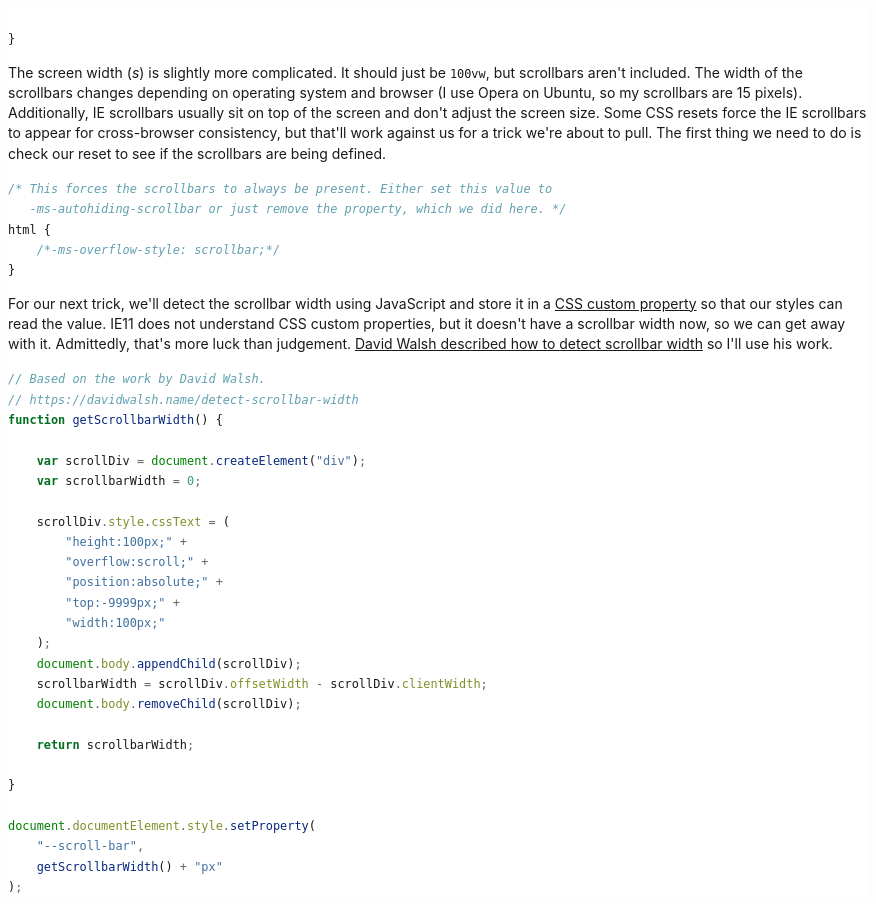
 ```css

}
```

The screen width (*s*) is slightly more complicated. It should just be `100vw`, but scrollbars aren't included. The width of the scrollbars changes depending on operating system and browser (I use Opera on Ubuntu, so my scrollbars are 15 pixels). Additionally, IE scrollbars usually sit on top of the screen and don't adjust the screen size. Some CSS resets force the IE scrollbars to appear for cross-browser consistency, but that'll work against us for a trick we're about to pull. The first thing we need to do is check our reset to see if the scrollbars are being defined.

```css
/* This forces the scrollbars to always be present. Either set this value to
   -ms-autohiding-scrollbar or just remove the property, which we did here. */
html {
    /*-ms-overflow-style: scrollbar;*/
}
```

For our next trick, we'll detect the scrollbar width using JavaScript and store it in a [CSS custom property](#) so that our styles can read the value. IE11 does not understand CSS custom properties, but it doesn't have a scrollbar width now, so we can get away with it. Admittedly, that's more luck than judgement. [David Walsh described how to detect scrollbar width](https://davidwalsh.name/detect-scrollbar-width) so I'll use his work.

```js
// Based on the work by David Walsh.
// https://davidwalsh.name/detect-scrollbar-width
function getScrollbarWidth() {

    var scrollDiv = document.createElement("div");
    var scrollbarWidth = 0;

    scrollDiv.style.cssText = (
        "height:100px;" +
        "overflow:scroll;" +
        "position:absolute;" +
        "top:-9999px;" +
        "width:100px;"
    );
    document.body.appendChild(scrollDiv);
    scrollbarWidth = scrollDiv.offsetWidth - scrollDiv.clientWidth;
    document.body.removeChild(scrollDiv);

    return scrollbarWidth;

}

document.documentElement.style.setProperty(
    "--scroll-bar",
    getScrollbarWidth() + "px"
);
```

***

### TASK TO CARRY OUT
Write the material out again exactly. Do not include the pictures.

### REPLY
 ```css

}
```

The screen width (*s*) is slightly more complicated. It should just be `100vw`, but scrollbars aren't included. The width of the scrollbars changes depending on operating system and browser (I use Opera on Ubuntu, so my scrollbars are 15 pixels). Additionally, IE scrollbars usually sit on top of the screen and don't adjust the screen size. Some CSS resets force the IE scrollbars to appear for cross-browser consistency, but that'll work against us for a trick we're about to pull. The first thing we need to do is check our reset to see if the scrollbars are being defined.

```css
/* This forces the scrollbars to always be present. Either set this value to
   -ms-autohiding-scrollbar or just remove the property, which we did here. */
html {
    /*-ms-overflow-style: scrollbar;*/
}
```

For our next trick, we'll detect the scrollbar width using JavaScript and store it in a [CSS custom property](#) so that our styles can read the value. IE11 does not understand CSS custom properties, but it doesn't have a scrollbar width now, so we can get away with it. Admittedly, that's more luck than judgement. [David Walsh described how to detect scrollbar width](https://davidwalsh.name/detect-scrollbar-width) so I'll use his work.

```js
// Based on the work by David Walsh.
// https://davidwalsh.name/detect-scrollbar-width
function getScrollbarWidth() {

    var scrollDiv = document.createElement("div");
    var scrollbarWidth = 0;

    scrollDiv.style.cssText = (
        "height:100px;" +
        "overflow:scroll;" +
        "position:absolute;" +
        "top:-9999px;" +
        "width:100px;"
    );
    document.body.appendChild(scrollDiv);
    scrollbarWidth = scrollDiv.offsetWidth - scrollDiv.clientWidth;
    document.body.removeChild(scrollDiv);

    return scrollbarWidth;

}

document.documentElement.style.setProperty(
    "--scroll-bar",
    getScrollbarWidth() + "px"
);
```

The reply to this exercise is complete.